* _EXERCISE TEXT_
++++++++++

Is is legal to make your own black powder?

Does anyone know if it is legal to make your own black powder (in Texas anyway)? As I have said three times now, I am not concerned with how to make it, where to get the ingredients or the wisdom of making it. I just want to know if it is legal.

Thanks,
Rob

As near as I can tell, the answer is yes. Under Federal law (and Texas law that I can find) black powder weapons are not considered “firearms” and black powder and its substitutes are not considered “explosives” but “propellants.” That means they are legal to produce on your own. Sorta. You might still run afoul of local laws, or pollution laws or some other strange regulation, but I don’t see any straight prohibition against making your own black powder for a muzzle-loader.

Seems like circumspection is the watchword here:

Importation, Manufacture, Distribution and Storage of Explosive Materials (18 U.S.C. Chapter 40) (pdf)

++++++++++

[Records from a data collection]
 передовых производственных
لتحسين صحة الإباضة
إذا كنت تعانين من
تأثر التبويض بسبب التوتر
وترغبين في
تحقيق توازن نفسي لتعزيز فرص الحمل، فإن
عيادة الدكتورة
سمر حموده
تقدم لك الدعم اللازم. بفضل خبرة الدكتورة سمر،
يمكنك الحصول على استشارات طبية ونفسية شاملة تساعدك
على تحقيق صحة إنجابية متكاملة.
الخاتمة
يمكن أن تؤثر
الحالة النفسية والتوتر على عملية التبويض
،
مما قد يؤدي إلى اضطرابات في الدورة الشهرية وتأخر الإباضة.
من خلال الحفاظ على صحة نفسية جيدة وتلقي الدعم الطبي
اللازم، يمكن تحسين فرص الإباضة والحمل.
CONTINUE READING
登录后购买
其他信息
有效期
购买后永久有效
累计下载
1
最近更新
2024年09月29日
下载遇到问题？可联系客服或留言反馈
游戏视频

++++++++++

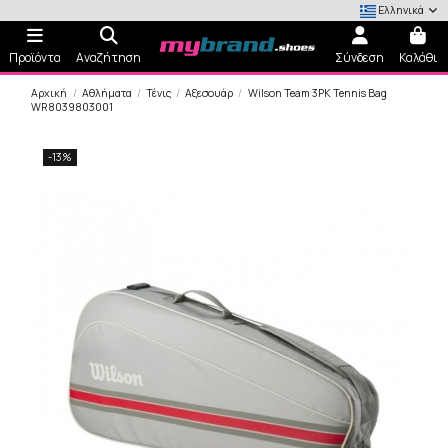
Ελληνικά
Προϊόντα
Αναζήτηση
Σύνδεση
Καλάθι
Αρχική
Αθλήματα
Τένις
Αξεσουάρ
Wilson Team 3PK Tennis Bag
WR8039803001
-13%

++++++++++

* _REQUIRED ACTION 1_
In the black powder discussion, what are black powder and its substitutes considered instead of "explosives"?
* _REQUIRED ACTION 2_
Write out the passage of the black powder discussion starting at "Seems like circumspection" and ending at "Chapter 40) (pdf)".

* _ANSWER SECTION 1_
They are considered "propellants."

* _ANSWER SECTION 2_
Seems like circumspection is the watchword here:

Importation, Manufacture, Distribution and Storage of Explosive Materials (18 U.S.C. Chapter 40) (pdf)